Investigation of Patient Benefits With a New Supporting Ostomy Product in Patients With a Newly Stoma Formation

Coloplast

Status

Completed

Conditions

Stoma Colostomy

Stoma Ileostomy

Treatments

Device: Heylo

Study type

Interventional

Funder types

Industry

Identifiers

NCT05135754

CP340

Details and patient eligibility

About

People with intestinal stomas can have, despite development of better ostomy products, problems with leakage which influence their quality of life negatively.

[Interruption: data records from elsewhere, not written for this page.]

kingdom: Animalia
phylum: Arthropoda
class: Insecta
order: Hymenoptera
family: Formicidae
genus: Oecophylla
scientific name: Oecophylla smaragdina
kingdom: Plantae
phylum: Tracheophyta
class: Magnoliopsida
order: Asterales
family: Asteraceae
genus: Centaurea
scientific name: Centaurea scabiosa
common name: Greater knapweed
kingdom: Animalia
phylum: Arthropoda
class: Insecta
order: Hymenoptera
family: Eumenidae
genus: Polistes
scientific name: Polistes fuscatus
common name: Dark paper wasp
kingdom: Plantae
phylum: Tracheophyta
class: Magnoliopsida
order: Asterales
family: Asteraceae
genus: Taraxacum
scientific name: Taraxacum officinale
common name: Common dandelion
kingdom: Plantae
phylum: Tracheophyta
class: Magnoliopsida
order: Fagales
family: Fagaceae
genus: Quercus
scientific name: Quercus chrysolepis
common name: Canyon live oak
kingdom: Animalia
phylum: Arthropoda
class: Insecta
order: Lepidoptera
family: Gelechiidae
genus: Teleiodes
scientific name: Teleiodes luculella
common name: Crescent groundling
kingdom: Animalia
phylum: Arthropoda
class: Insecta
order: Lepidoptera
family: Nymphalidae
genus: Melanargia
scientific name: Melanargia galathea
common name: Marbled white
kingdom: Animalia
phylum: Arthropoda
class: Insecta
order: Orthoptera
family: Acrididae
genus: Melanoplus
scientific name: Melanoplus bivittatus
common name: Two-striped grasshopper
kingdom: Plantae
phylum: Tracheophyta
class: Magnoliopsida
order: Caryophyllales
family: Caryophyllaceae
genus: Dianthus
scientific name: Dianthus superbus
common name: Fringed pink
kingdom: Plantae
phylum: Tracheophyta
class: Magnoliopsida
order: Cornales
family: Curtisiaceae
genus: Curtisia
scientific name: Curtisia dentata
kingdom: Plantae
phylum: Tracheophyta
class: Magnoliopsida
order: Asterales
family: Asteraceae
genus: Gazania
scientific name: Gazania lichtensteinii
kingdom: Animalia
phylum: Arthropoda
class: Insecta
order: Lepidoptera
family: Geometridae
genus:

To overcome this, Coloplast has developed a new supporting ostomy product called Heylo™, which has an adhesive sensor layer that should be placed underneath the baseplate. The sensor layer consists of an electronic sensor system that continuously detects moisture and output leakage underneath the baseplate. A transmitter connected to the sensor layer continuously evaluates the incoming information and sends a status to a smartphone software application, which based on a predefined flow decides which information to deliver to the user about the baseplate status.

Enrollment

100 patients

Sex

All

Ages

18+ years old

Volunteers

No Healthy Volunteers

Inclusion criteria

Have provide written informed consent.
Be at least 18 years of age and have full capacity.
Have had their stoma for less than 9 months.
Have intact skin on the peristomal area (assessed by investigator)
Be able to use one of the five test products (i.e. Ø40, Ø50, Ø60, Ø70, Ø80 mm)
Ileo- or colostomists with liquid and/or mushy output (Bristol scale type 5-7)
Is willing to refrain from use of paste and protective sheets.
Have a smartphone applicable for the HeyloTM app.
Have been self-managing stoma appliance for at least 14 days.
Are able to follow study procedures for 3 months (assessed by investigator)
Are willing to receive their ostomy products through Coloplast Charter for the duration of the study.

Exclusion criteria

Currently receiving or have within the past month received topical steroid treatment in the peristomal skin area or systemic steroid (tablet/injection) treatment.
Is breastfeeding.
Is pregnant based on urine pregnancy test.
Enrolled in another current research study or have previously participated in this investigation.
Has known hypersensitivity towards any of the products used in the investigation.
Is using/have a pacemaker.
Has a complicated stoma at baseline (dehiscence/prolapse/hernia)
Has limited life expectancy or receive palliative care.
Has stage 4 cancer.
Having more than one stoma synchronously
Having ongoing non-healed abdominal wounds
Reoperation / stoma reversal planned during the study period.